A aposta na imobilidade de que parte o motivo narrativo deste Deserto confirma e reorienta uma preocupação que sempre alicerçou o ponto de vista conferido por Zurlini aos seus protagonistas. Se os filmes deste diretor estão entre os mais tristes já feitos é porque todos eles continham esta amarga constatação de que ‘os Tártaros nunca chegam’, ou pior, ainda que cheguem, não nos encontram habilitados para vê-los ou enfrenta-los. Os amantes insatisfeitos, os desertores de guerras, os parentes que se rejeitam, os profissionais que já não creem em sua função, povoam a filmografia de Zurlini com esta esperança avessa de que o amanhã trará a resposta, mas não chegará a tempo, ou pelo menos não antes que a morte venha. Este tempo que foge, que está sempre por vir e não ultrapassa a promessa, é o centro da melancolia zurliniana. Seus filmes não bastam enquanto ilusões de que ele possa ser reencontrado ou vivenciado, nem que seja como sombra ou contraste do que se desejou na origem de nossas consciências.

Neste sentido, o que mais faz de O Deserto dos Tártaros um filme muito particular de Zurlini é a presença de um ator que vemos envelhecer não apenas dentro da enfermidade que o enredo desenvolve, mas que enfrentou o tempo em quase duas décadas de parceria com o diretor: Jacques Perrin, o jovem brilhantemente revelado em A Moça Com a Valise (1961) e confirmado como uma espécie de alterego do cineasta em Dois Destinos (1962), faz esta terceira e marcante visitação ao imaginário do mentor, contribuindo para encarnar a passagem do tempo pela maturidade de seu corpo, pelos vincos de sua face. Vê-lo na pele do oficial Drogo, soldado convocado por engano e descuido do acaso — afinal, toda noção de movimento parte desta premissa — para o forte que no passado fora atacado por Tártaros, desloca e amplia toda a carga afetiva que já existia entre o rosto de Perrin e a tristeza de Zurlini. É ele quem conduz toda nossa leitura deste Deserto, ficando ali contra a própria vontade e uma série de obstáculos impostos pelas regras do poder estabelecido, num lugar que envenena os olhos e a carne, responsável por uma estranha doença que parece emanar das paredes, da areia, combatida em vão pelo impotente médico (Trintignant) que apenas assiste ao apodrecimento humano de seus colegas.

Se todo o ato final de O Deserto dos Tártaros pode representar o consciente crepúsculo de uma carreira e uma vida dedicados a imagens que não se cansaram de esperar pelo acontecimento das coisas, muito mais pode ser pensado da cena que encerra este lamento fúnebre: fatalmente diagnosticado como portador da misteriosa doença, Drogo (Perrin) é enviado numa carruagem de volta para a cidade, no dia e momento exatos em que se confirma a chegada dos inimigos.
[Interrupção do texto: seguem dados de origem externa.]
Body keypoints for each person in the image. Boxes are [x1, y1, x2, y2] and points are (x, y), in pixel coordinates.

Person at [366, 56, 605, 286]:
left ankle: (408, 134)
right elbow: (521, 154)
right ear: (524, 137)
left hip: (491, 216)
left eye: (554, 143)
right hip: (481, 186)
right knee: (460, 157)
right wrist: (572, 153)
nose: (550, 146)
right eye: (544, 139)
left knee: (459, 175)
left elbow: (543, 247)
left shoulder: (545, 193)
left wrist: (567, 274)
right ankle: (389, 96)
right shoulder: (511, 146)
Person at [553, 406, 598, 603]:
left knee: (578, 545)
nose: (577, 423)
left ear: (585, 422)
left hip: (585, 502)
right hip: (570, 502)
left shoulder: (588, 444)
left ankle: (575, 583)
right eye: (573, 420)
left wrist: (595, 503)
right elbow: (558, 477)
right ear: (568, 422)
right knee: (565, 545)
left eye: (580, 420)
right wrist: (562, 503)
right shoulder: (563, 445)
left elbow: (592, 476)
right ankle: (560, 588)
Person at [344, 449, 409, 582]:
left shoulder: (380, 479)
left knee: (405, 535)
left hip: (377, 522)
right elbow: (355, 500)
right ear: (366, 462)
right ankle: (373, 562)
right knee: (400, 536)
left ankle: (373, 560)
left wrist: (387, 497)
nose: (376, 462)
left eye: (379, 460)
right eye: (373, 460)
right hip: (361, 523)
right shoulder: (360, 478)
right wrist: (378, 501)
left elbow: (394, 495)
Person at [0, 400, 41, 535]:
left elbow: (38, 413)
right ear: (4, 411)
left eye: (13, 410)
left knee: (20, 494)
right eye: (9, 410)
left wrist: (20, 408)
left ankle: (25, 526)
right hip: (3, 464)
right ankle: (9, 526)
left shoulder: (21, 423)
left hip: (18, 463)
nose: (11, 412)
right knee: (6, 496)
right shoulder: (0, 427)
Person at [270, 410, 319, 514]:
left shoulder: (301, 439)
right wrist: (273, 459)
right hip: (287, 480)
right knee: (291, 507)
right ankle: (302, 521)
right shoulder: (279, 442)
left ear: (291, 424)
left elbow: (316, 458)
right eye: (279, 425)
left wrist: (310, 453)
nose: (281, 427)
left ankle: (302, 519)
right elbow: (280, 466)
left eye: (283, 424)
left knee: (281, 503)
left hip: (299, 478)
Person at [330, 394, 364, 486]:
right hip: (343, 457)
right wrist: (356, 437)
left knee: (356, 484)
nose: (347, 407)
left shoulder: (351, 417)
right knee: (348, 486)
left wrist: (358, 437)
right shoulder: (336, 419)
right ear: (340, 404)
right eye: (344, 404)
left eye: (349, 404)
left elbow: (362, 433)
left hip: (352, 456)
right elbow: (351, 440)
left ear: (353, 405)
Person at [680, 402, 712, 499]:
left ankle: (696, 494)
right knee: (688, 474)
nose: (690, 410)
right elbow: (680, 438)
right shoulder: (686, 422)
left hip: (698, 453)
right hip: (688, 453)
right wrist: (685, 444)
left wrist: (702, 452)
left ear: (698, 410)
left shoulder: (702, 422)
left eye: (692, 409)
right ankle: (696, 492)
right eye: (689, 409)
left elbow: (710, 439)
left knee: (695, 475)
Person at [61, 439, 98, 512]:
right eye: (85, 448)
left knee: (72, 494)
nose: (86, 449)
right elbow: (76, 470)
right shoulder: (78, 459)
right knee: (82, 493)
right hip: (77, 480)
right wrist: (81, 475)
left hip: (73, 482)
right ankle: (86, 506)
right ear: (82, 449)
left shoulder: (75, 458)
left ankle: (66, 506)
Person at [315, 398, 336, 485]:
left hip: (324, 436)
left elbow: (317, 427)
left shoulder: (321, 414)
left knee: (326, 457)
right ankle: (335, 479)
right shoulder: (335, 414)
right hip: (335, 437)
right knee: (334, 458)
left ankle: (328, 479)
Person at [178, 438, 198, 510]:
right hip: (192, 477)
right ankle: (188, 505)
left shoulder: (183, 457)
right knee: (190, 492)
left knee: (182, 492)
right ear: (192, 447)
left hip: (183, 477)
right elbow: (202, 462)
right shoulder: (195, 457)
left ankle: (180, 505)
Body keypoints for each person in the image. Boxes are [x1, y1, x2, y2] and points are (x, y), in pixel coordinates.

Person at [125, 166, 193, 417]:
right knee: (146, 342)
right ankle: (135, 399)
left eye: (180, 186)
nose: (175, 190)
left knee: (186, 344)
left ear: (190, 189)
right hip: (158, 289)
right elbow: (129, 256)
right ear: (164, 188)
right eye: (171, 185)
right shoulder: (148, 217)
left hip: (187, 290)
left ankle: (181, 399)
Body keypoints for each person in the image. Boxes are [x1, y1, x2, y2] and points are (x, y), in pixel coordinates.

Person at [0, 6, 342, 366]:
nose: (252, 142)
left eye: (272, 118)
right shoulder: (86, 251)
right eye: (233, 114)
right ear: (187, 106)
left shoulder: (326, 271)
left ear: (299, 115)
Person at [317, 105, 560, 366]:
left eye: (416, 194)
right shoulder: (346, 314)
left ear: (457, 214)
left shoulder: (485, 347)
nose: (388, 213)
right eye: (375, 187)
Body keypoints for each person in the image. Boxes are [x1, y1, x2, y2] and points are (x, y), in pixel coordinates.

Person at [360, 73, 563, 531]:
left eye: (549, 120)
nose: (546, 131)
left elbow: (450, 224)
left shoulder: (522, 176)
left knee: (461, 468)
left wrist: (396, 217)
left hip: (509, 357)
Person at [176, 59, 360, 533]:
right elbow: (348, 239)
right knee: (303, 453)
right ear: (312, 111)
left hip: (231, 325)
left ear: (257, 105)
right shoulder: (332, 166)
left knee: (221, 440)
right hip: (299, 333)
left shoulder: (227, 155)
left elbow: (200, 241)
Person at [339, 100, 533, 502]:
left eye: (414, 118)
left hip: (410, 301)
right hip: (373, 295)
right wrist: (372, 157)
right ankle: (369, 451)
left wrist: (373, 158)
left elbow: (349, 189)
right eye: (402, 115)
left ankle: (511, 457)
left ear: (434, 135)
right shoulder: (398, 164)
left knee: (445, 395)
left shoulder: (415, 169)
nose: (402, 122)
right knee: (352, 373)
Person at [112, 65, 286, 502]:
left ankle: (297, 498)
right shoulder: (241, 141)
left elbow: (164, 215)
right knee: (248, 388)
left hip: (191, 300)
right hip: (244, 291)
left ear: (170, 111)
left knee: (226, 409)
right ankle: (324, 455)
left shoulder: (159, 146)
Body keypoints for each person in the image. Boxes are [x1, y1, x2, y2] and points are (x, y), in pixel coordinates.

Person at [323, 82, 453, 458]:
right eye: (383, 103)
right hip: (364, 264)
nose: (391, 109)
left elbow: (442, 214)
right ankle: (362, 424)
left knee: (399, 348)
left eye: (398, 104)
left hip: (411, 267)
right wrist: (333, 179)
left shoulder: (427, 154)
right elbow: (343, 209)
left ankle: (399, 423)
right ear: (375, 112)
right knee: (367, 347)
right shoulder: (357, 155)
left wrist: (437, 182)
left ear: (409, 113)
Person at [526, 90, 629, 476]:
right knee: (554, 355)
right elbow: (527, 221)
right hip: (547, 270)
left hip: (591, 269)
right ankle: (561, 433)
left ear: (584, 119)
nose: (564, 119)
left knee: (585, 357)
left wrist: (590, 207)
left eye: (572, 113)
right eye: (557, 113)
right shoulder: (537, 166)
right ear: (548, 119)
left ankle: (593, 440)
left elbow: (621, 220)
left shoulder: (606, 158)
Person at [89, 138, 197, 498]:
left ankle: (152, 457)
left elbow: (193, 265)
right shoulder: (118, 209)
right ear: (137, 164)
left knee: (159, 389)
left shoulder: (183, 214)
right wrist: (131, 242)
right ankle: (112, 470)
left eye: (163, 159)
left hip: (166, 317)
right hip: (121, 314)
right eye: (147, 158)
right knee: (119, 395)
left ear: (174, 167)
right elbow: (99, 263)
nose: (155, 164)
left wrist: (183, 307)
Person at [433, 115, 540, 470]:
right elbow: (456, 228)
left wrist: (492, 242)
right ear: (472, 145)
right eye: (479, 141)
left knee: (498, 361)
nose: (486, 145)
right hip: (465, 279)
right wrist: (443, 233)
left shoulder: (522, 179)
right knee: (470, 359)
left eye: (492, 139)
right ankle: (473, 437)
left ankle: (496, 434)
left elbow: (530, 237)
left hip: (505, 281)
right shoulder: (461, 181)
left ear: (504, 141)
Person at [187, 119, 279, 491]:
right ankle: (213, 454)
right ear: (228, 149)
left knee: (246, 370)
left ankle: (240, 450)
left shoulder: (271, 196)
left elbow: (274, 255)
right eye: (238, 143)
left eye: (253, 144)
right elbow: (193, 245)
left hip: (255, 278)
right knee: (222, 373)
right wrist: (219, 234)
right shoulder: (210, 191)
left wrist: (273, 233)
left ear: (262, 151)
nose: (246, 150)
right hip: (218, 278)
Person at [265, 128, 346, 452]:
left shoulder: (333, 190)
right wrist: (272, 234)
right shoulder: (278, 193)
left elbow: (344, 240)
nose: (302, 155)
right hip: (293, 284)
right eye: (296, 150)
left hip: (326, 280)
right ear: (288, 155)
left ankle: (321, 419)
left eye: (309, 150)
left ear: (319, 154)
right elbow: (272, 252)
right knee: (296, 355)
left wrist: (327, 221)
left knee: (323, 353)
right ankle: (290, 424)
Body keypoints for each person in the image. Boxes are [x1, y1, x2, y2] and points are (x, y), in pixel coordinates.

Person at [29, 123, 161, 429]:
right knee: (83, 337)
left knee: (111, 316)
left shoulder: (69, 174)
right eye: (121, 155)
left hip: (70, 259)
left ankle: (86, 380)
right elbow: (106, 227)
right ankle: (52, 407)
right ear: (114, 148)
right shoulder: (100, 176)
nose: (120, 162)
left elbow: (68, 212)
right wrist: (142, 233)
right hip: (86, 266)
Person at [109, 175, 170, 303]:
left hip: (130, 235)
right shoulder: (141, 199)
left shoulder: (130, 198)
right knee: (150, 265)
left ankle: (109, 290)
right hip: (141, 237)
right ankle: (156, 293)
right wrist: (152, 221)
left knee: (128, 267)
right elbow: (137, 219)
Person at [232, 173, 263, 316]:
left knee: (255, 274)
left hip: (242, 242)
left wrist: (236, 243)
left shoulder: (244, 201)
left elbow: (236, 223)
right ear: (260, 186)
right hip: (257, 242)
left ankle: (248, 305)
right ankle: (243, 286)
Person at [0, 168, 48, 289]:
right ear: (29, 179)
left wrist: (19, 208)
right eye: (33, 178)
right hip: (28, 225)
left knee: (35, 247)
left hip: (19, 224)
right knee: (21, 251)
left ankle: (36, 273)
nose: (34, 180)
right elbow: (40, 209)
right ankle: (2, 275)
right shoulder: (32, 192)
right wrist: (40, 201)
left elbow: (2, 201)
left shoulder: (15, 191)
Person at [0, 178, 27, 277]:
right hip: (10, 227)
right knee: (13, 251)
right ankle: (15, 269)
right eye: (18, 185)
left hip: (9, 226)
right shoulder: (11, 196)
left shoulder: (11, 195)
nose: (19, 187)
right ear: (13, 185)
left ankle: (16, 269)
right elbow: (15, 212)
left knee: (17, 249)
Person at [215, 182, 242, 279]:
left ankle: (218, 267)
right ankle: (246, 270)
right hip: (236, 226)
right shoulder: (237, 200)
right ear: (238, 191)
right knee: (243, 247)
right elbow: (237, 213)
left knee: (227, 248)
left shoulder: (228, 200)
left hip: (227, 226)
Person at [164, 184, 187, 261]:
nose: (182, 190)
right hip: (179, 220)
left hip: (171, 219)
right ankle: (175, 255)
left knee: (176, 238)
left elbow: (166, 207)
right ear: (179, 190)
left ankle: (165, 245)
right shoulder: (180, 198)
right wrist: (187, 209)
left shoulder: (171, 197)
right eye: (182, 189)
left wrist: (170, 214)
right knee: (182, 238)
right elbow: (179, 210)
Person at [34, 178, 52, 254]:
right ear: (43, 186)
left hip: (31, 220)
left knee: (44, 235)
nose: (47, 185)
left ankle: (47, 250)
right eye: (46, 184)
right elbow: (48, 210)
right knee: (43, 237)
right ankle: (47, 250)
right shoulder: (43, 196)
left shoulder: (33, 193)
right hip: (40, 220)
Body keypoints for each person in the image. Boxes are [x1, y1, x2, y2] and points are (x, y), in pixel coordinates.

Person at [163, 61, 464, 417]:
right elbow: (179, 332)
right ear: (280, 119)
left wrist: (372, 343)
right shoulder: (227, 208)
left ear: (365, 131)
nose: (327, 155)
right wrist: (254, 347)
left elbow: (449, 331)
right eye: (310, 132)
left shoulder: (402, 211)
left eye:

Ele parte ao som dos primeiros ruídos de guerra, novamente contra a sua vontade (não se quer chegar, não se quer partir deste mundo). E dentro da carruagem, impotente, nada mais lhe resta além de fechar os olhos. O peso da aceitação de que não há mais tempo para ver, finaliza a maior das dores que Zurlini já encenou, justamente porque é a própria encenação encontrando a impossibilidade de concretizar-se. Nesta cena, o perfeito eclipse de uma vida e uma linguagem que não se rendem ao que poderia, apressadamente, ser considerado enquanto resignação, rendição ou derrota. Fechar os olhos, ao invés de negar os sentidos, é o derradeiro e mais pleno gesto que um cinema como o de Zurlini poderia abraçar. Eis o retrato de tudo o que a morte representa para o homem moderno, aceito com a dignidade e o estoicismo que tornam a finitude, o tão esperado acontecimento marcante. Saber do fim. Controlar a escuridão. Eis a última imagem possível para o cinema.